* TASK DESCRIPTION *
Could you print only the lines from the one containing "-> [977,580,1082,599] entwickeln!)" through the end of the listing below, unchanged?

* SUPPLIED MATERIAL *
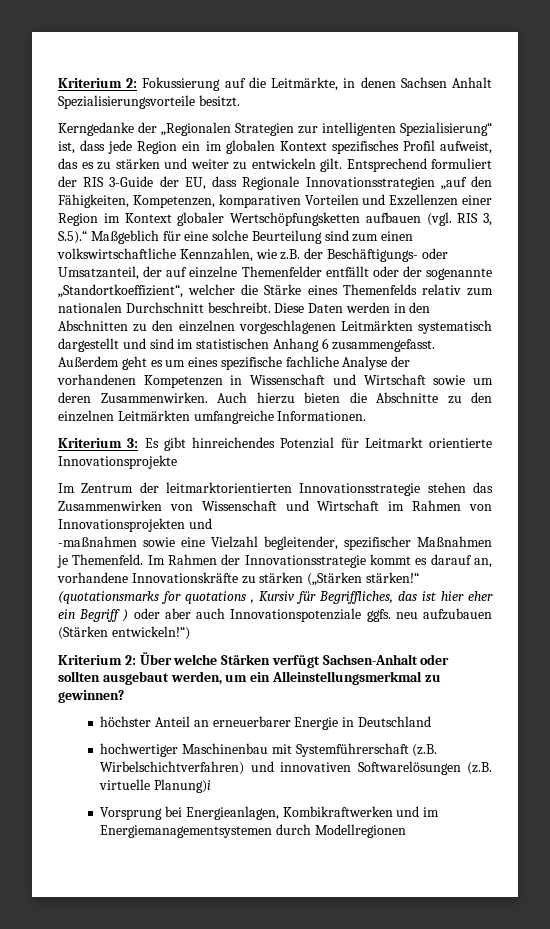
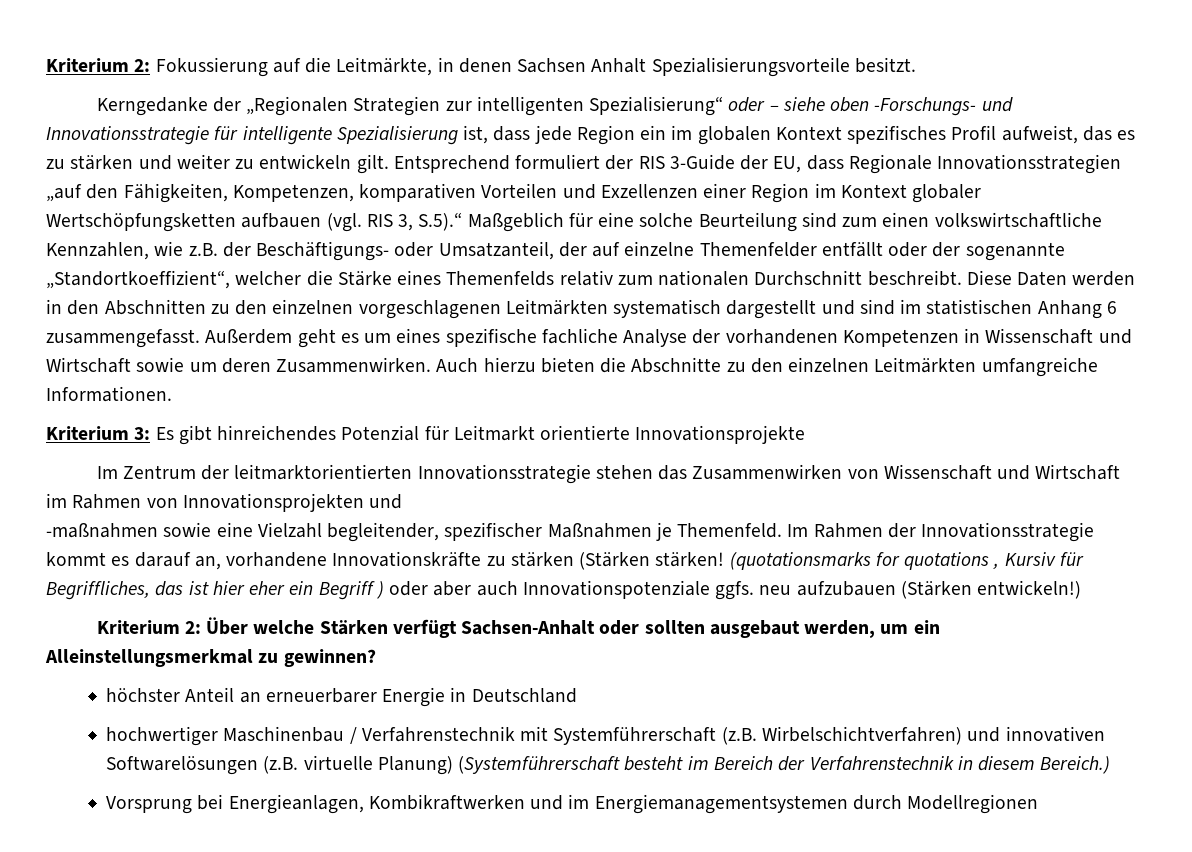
(492, 129) none -> [728,97,1013,116] [46,126,458,145] oder – siehe oben -Forschungs- und Innovationsstrategie für intelligente Spezialisierung
[307,572,419,586] („Stärken stärken!“ -> [579,552,725,570] (Stärken stärken!
[111,626,190,640] entwickeln!“) -> [977,580,1082,599] entwickeln!)
(269, 748) none -> [349,726,515,744] / Verfahrenstechnik
[154,779,212,793] Planung)i -> [377,756,1111,775] Planung) (Systemführerschaft besteht im Bereich der Verfahrenstechnik in diesem Bereich.)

* SOLUTION TO THIS PROBLEM *
[111,626,190,640] entwickeln!“) -> [977,580,1082,599] entwickeln!)
(269, 748) none -> [349,726,515,744] / Verfahrenstechnik
[154,779,212,793] Planung)i -> [377,756,1111,775] Planung) (Systemführerschaft besteht im Bereich der Verfahrenstechnik in diesem Bereich.)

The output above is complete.